Every line of the records counts; transcribe each one exactly.

※ ※ ※

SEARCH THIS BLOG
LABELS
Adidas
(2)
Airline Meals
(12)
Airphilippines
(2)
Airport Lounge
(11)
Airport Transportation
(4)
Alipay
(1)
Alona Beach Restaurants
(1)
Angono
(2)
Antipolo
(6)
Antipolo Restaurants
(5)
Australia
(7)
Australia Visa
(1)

※ ※ ※

> **Output below**:
SEARCH THIS BLOG
LABELS
Adidas
(2)
Airline Meals
(12)
Airphilippines
(2)
Airport Lounge
(11)
Airport Transportation
(4)
Alipay
(1)
Alona Beach Restaurants
(1)
Angono
(2)
Antipolo
(6)
Antipolo Restaurants
(5)
Australia
(7)
Australia Visa
(1)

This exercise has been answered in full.